Data for this exercise:
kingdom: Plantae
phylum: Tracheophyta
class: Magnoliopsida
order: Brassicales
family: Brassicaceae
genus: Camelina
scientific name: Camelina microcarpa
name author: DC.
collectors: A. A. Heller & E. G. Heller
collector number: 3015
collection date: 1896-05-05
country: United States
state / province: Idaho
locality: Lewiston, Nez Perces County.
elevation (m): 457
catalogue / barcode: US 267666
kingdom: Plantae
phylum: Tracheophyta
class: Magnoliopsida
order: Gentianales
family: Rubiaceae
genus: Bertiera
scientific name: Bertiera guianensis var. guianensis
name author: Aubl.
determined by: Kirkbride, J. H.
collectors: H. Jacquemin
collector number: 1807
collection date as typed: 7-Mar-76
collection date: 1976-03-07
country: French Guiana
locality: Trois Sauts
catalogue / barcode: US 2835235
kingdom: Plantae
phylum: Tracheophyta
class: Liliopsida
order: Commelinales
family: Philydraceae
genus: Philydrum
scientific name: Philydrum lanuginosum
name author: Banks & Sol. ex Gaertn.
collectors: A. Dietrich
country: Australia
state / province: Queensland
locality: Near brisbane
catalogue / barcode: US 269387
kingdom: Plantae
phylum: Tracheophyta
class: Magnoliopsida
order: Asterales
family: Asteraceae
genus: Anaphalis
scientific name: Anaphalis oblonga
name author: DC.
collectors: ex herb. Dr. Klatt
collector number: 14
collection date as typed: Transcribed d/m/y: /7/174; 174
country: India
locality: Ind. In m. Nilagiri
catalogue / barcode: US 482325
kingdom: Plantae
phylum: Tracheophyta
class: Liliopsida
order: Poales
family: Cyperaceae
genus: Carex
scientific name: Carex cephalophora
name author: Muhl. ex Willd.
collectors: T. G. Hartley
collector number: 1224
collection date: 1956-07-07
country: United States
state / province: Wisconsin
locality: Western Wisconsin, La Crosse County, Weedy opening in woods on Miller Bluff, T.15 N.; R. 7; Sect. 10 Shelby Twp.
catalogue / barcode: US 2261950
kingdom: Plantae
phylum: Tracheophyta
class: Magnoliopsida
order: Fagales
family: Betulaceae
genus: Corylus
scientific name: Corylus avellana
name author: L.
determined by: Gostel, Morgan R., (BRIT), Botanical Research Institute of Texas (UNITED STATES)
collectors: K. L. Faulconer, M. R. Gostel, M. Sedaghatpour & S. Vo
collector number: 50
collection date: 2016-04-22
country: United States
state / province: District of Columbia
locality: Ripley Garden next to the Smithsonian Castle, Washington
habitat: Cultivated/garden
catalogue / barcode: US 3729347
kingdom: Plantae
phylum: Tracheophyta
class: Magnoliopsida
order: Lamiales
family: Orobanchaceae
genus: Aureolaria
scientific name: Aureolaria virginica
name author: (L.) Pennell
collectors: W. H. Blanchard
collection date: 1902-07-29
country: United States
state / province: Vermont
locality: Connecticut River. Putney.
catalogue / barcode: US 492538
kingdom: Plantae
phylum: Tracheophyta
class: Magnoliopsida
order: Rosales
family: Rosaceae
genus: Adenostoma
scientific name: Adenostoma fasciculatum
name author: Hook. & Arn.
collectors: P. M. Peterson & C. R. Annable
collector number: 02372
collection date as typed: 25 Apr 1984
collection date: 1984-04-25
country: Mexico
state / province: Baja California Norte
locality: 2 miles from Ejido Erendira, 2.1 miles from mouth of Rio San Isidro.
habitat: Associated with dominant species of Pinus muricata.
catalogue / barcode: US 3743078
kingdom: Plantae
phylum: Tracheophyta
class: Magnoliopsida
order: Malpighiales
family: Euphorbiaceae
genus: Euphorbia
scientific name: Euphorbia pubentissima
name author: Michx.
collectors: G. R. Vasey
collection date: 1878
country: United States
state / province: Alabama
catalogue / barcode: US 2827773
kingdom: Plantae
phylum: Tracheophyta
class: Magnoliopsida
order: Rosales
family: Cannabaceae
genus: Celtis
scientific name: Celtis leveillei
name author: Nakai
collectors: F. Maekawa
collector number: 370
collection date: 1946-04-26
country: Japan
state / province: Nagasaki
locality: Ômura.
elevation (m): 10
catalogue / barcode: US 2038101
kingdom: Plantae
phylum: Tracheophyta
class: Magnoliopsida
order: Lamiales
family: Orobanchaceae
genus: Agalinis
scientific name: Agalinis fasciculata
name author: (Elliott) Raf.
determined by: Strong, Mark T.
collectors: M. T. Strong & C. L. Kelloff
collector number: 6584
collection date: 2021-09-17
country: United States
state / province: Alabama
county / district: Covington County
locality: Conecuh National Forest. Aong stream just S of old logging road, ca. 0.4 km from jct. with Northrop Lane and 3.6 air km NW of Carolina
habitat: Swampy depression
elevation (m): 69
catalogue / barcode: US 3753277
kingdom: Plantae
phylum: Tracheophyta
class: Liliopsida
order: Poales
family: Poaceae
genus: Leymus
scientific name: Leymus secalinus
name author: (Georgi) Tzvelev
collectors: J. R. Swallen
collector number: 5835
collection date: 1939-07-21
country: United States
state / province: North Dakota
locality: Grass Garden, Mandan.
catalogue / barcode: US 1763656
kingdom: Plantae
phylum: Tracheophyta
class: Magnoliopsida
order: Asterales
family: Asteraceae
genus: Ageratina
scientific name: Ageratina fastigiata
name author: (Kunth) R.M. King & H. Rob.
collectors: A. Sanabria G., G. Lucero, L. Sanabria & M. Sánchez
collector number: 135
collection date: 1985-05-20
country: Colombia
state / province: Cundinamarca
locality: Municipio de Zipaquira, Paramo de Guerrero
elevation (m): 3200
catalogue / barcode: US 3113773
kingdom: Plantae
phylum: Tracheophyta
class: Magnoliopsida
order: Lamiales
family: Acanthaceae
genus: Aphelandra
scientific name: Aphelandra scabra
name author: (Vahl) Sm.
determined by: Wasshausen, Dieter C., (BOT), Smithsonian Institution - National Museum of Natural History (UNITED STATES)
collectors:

Do this: Reproduce every line of the records above word for word and in the same order, leaving nothing out.

Exercise solution:
kingdom: Plantae
phylum: Tracheophyta
class: Magnoliopsida
order: Brassicales
family: Brassicaceae
genus: Camelina
scientific name: Camelina microcarpa
name author: DC.
collectors: A. A. Heller & E. G. Heller
collector number: 3015
collection date: 1896-05-05
country: United States
state / province: Idaho
locality: Lewiston, Nez Perces County.
elevation (m): 457
catalogue / barcode: US 267666
kingdom: Plantae
phylum: Tracheophyta
class: Magnoliopsida
order: Gentianales
family: Rubiaceae
genus: Bertiera
scientific name: Bertiera guianensis var. guianensis
name author: Aubl.
determined by: Kirkbride, J. H.
collectors: H. Jacquemin
collector number: 1807
collection date as typed: 7-Mar-76
collection date: 1976-03-07
country: French Guiana
locality: Trois Sauts
catalogue / barcode: US 2835235
kingdom: Plantae
phylum: Tracheophyta
class: Liliopsida
order: Commelinales
family: Philydraceae
genus: Philydrum
scientific name: Philydrum lanuginosum
name author: Banks & Sol. ex Gaertn.
collectors: A. Dietrich
country: Australia
state / province: Queensland
locality: Near brisbane
catalogue / barcode: US 269387
kingdom: Plantae
phylum: Tracheophyta
class: Magnoliopsida
order: Asterales
family: Asteraceae
genus: Anaphalis
scientific name: Anaphalis oblonga
name author: DC.
collectors: ex herb. Dr. Klatt
collector number: 14
collection date as typed: Transcribed d/m/y: /7/174; 174
country: India
locality: Ind. In m. Nilagiri
catalogue / barcode: US 482325
kingdom: Plantae
phylum: Tracheophyta
class: Liliopsida
order: Poales
family: Cyperaceae
genus: Carex
scientific name: Carex cephalophora
name author: Muhl. ex Willd.
collectors: T. G. Hartley
collector number: 1224
collection date: 1956-07-07
country: United States
state / province: Wisconsin
locality: Western Wisconsin, La Crosse County, Weedy opening in woods on Miller Bluff, T.15 N.; R. 7; Sect. 10 Shelby Twp.
catalogue / barcode: US 2261950
kingdom: Plantae
phylum: Tracheophyta
class: Magnoliopsida
order: Fagales
family: Betulaceae
genus: Corylus
scientific name: Corylus avellana
name author: L.
determined by: Gostel, Morgan R., (BRIT), Botanical Research Institute of Texas (UNITED STATES)
collectors: K. L. Faulconer, M. R. Gostel, M. Sedaghatpour & S. Vo
collector number: 50
collection date: 2016-04-22
country: United States
state / province: District of Columbia
locality: Ripley Garden next to the Smithsonian Castle, Washington
habitat: Cultivated/garden
catalogue / barcode: US 3729347
kingdom: Plantae
phylum: Tracheophyta
class: Magnoliopsida
order: Lamiales
family: Orobanchaceae
genus: Aureolaria
scientific name: Aureolaria virginica
name author: (L.) Pennell
collectors: W. H. Blanchard
collection date: 1902-07-29
country: United States
state / province: Vermont
locality: Connecticut River. Putney.
catalogue / barcode: US 492538
kingdom: Plantae
phylum: Tracheophyta
class: Magnoliopsida
order: Rosales
family: Rosaceae
genus: Adenostoma
scientific name: Adenostoma fasciculatum
name author: Hook. & Arn.
collectors: P. M. Peterson & C. R. Annable
collector number: 02372
collection date as typed: 25 Apr 1984
collection date: 1984-04-25
country: Mexico
state / province: Baja California Norte
locality: 2 miles from Ejido Erendira, 2.1 miles from mouth of Rio San Isidro.
habitat: Associated with dominant species of Pinus muricata.
catalogue / barcode: US 3743078
kingdom: Plantae
phylum: Tracheophyta
class: Magnoliopsida
order: Malpighiales
family: Euphorbiaceae
genus: Euphorbia
scientific name: Euphorbia pubentissima
name author: Michx.
collectors: G. R. Vasey
collection date: 1878
country: United States
state / province: Alabama
catalogue / barcode: US 2827773
kingdom: Plantae
phylum: Tracheophyta
class: Magnoliopsida
order: Rosales
family: Cannabaceae
genus: Celtis
scientific name: Celtis leveillei
name author: Nakai
collectors: F. Maekawa
collector number: 370
collection date: 1946-04-26
country: Japan
state / province: Nagasaki
locality: Ômura.
elevation (m): 10
catalogue / barcode: US 2038101
kingdom: Plantae
phylum: Tracheophyta
class: Magnoliopsida
order: Lamiales
family: Orobanchaceae
genus: Agalinis
scientific name: Agalinis fasciculata
name author: (Elliott) Raf.
determined by: Strong, Mark T.
collectors: M. T. Strong & C. L. Kelloff
collector number: 6584
collection date: 2021-09-17
country: United States
state / province: Alabama
county / district: Covington County
locality: Conecuh National Forest. Aong stream just S of old logging road, ca. 0.4 km from jct. with Northrop Lane and 3.6 air km NW of Carolina
habitat: Swampy depression
elevation (m): 69
catalogue / barcode: US 3753277
kingdom: Plantae
phylum: Tracheophyta
class: Liliopsida
order: Poales
family: Poaceae
genus: Leymus
scientific name: Leymus secalinus
name author: (Georgi) Tzvelev
collectors: J. R. Swallen
collector number: 5835
collection date: 1939-07-21
country: United States
state / province: North Dakota
locality: Grass Garden, Mandan.
catalogue / barcode: US 1763656
kingdom: Plantae
phylum: Tracheophyta
class: Magnoliopsida
order: Asterales
family: Asteraceae
genus: Ageratina
scientific name: Ageratina fastigiata
name author: (Kunth) R.M. King & H. Rob.
collectors: A. Sanabria G., G. Lucero, L. Sanabria & M. Sánchez
collector number: 135
collection date: 1985-05-20
country: Colombia
state / province: Cundinamarca
locality: Municipio de Zipaquira, Paramo de Guerrero
elevation (m): 3200
catalogue / barcode: US 3113773
kingdom: Plantae
phylum: Tracheophyta
class: Magnoliopsida
order: Lamiales
family: Acanthaceae
genus: Aphelandra
scientific name: Aphelandra scabra
name author: (Vahl) Sm.
determined by: Wasshausen, Dieter C., (BOT), Smithsonian Institution - National Museum of Natural History (UNITED STATES)
collectors:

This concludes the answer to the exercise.